Pick out every line in the entries below that contains the word "scientific", and copy each of those lines.

# start of INPUT

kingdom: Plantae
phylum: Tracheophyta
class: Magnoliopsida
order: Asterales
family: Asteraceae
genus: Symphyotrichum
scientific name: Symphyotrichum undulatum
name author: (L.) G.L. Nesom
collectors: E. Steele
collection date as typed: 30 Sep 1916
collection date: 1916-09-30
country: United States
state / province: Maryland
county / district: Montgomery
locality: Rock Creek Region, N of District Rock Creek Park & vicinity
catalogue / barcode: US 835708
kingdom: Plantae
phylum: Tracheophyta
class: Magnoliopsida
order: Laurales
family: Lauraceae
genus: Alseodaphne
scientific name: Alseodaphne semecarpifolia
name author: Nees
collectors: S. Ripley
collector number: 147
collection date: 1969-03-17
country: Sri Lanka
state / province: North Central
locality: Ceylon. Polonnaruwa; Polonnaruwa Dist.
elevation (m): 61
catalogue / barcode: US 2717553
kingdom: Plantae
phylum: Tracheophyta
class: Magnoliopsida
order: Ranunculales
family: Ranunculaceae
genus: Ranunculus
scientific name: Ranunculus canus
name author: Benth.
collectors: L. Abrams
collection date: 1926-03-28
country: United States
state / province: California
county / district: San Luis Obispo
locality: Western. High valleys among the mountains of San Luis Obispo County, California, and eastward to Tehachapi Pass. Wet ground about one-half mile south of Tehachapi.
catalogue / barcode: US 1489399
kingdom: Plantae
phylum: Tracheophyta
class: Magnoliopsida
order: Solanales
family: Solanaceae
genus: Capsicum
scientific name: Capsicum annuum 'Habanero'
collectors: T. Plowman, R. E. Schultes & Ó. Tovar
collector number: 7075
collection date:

# end of INPUT

EXERCISE SOLUTION -
scientific name: Symphyotrichum undulatum
scientific name: Alseodaphne semecarpifolia
scientific name: Ranunculus canus
scientific name: Capsicum annuum 'Habanero'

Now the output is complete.